PEOPLE in Salisbury are set to see the city part of their council tax rise by an average of 16.6 per cent, while £10,000 is to be spent on finding out whether taking over the closed bus station is feasible.

City councillors decided at a meeting on Monday that they would spend the cash to appoint a consultant to see if there is a business case to take over the station, which was closed earlier this month after the Go Ahead group, which owns Wilts & Dorset buses, said it was not commercially viable to keep it open.

The proposal proved controversial, with several members speaking out against it.

Cllr Ian Tomes said: “We are talking about wasting £10,000. It’s madness to be quite frank.”

And Cllr Tom Corbin said: “In this meeting the Conservatives supported the bus station bid process at a very conservative estimate of £10,000, which we feel is somewhere very wide of the mark given we have absolutely no professional knowledge or experience to run such an asset. I think we may have suggested £30,000 as a more realistic figure.”

At the same meeting councillors set their budget for the coming financial year, which will equate to an extra £15 on the average Band D property, rising from £90 to £105.

This will be just for the city council’s part of the tax, with potential rises to come from the precepts for the fire and police service and Wiltshire Council.

City council leader Andrew Roberts said: “Any increase in taxes is always unwelcome but a decline in the standard of the city would be worse. While the percentage rise in the precept this year appears dramatic, we should not forget that a large percentage of a small number is still a small number and that over 60 per cent of Salisbury households pay less than the full band D precept.
____
Task set:
• a. Copy the passage of the Salisbury council tax article from "Cllr Ian Tomes" up to and including "and Wiltshire Council.", word for word.
• b. In the Salisbury council tax article, what figure did Cllr Tom Corbin say the Conservatives may have suggested as more realistic for the bus station study?
• c. Write the next part of the article on Salisbury's council tax and bus station, carrying on from its final sentence.

(Images with bounding boxes)
____
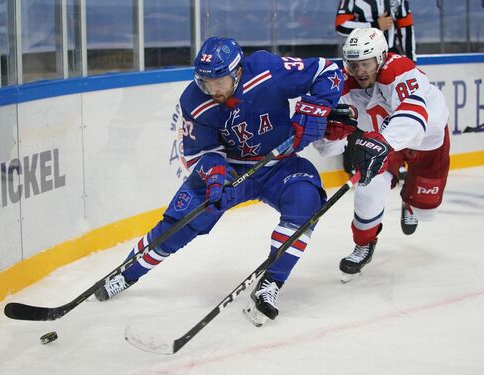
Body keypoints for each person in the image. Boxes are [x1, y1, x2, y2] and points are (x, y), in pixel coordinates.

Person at [93, 36, 347, 326]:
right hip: (233, 170)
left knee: (306, 203)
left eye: (219, 81)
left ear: (238, 71)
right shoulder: (193, 100)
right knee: (183, 220)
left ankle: (271, 284)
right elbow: (200, 152)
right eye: (205, 81)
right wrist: (216, 179)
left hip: (281, 164)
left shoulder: (266, 69)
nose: (212, 89)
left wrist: (313, 110)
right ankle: (126, 272)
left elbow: (327, 71)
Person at [324, 28, 450, 282]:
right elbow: (330, 140)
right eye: (354, 64)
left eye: (366, 63)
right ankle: (364, 244)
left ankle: (411, 201)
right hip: (383, 139)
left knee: (426, 210)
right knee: (367, 190)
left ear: (381, 57)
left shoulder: (399, 69)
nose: (359, 71)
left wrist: (385, 142)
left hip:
____
Solved tasks:
• a.
Cllr Ian Tomes said: “We are talking about wasting £10,000. It’s madness to be quite frank.”

And Cllr Tom Corbin said: “In this meeting the Conservatives supported the bus station bid process at a very conservative estimate of £10,000, which we feel is somewhere very wide of the mark given we have absolutely no professional knowledge or experience to run such an asset. I think we may have suggested £30,000 as a more realistic figure.”

At the same meeting councillors set their budget for the coming financial year, which will equate to an extra £15 on the average Band D property, rising from £90 to £105.

This will be just for the city council’s part of the tax, with potential rises to come from the precepts for the fire and police service and Wiltshire Council.

• b. £30,000

• c.
“Having provided the necessary means this year we are firm in our intent to make no further increases in the next two years. So the Band D precept will have risen from £80 to £105 over eight years, broadly in line with inflation, while we have made major investments in city assets and events without significant outside support."

But Cllr Patricia Fagan, who was voted in after a by-election last week, said: “It’s my first meeting and I am horrified at the disregard for the residents.

“I’ve been out canvassing very recently and that isn’t what the residents wanted at all.”

It was accepted that the money spent on consultants for the bus station could be more or less than allocated and that it is unclear if any operators would be willing to run bus services even if the station were to be taken on by the council as a community asset.

Cllr Corbin said that when Go Ahead were asked this at a previous meeting “we were met with pretty much a silence; no forthcoming ‘yes we will use the bus station if you take it on’.”

The bus station is currently on the market, and Wiltshire Council has put in new bus stops and layover bays around the city centre, at an estimated cost of £100,000.